Cinq après sa rivale rhénane, la cité zurichoise a donc enfin pu ouvrir ce nouvel espace de prestige pour y déployer ses chefs-d’œuvre. Aux cimaises, des tableaux de Mark Rothko et de Fernand Léger, en passant par Picasso et Cy Twombly : tous les grands maîtres de l’art moderne sont présents, de nombreuses pièces iconiques reconnaissables au premier regard. Ce ne sont pas elles qui posent problème, mais la mythique et sulfureuse collection Bührle.
Acquisitions douteuses
Exposée en 2019 au Musée Maillol à Paris, cette collection d’art français centrée sur les impressionnistes a été acquise par un fabricant d’armes aussi légendaire que contesté dans la Confédération helvétique. Emil Bührle (1890-1956) a fait affaire, et constitué une partie de son immense patrimoine, avec l’Allemagne nazie.

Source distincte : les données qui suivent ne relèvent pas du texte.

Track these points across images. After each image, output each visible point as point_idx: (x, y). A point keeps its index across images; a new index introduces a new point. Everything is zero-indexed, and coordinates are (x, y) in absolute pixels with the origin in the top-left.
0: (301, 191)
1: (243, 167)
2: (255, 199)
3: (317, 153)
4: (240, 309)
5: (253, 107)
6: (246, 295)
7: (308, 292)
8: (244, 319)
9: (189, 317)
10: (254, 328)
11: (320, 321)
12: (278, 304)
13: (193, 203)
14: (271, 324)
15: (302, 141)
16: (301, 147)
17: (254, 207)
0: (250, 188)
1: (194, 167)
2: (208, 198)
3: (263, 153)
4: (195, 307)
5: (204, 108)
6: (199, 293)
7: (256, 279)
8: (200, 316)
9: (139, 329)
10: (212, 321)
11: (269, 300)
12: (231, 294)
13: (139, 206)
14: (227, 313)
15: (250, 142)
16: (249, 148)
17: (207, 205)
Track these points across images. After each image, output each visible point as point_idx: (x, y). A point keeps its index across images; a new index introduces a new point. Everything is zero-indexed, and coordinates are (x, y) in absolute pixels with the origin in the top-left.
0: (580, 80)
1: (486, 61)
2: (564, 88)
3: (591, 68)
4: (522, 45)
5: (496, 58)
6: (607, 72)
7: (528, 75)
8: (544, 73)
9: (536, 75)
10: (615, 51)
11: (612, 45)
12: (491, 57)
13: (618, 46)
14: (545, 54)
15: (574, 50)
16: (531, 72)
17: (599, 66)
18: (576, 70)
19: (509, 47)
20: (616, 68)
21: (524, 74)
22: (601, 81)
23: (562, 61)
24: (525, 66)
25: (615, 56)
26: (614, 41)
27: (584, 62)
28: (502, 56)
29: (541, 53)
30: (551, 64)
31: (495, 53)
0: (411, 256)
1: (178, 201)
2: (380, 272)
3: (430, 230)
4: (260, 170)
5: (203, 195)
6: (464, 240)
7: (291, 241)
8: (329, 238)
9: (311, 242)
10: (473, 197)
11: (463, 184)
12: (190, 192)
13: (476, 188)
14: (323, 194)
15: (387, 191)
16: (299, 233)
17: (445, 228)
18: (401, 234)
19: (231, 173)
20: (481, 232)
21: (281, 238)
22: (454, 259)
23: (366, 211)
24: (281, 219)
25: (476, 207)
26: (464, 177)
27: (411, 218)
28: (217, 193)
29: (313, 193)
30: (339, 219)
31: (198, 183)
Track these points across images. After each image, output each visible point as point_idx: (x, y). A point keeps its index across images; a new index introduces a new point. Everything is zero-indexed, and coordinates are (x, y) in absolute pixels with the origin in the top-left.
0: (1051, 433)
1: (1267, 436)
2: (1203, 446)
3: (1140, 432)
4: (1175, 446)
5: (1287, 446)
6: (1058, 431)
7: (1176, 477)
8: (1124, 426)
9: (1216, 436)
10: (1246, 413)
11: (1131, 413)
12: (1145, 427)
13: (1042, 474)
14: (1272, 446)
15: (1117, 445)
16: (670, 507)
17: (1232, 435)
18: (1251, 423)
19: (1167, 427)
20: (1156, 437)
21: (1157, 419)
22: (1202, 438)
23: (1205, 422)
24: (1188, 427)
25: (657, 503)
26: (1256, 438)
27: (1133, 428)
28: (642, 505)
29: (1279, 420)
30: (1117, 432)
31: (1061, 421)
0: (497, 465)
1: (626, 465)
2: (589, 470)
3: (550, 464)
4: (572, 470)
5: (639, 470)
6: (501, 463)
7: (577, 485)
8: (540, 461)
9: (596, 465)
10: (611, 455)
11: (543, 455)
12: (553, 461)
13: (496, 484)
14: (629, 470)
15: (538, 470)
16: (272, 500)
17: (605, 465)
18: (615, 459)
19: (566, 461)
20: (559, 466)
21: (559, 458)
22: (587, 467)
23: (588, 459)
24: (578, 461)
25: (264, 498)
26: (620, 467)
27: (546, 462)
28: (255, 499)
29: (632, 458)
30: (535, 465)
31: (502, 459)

La collection elle-même a été acquise dans des conditions douteuses. Dans la Suisse d’après-guerre, ces choses ne se disaient pas. Depuis une trentaine d’années, elles se disent de plus en plus. Au point que, conscient du potentiel explosif du nouvel écrin offert à cette collection, la direction du Kunsthaus avait préparé le terrain, promettant un « véritable accompagnement didactique » pour mettre en lumière le contexte historique de la collection Bührle et de sa constitution.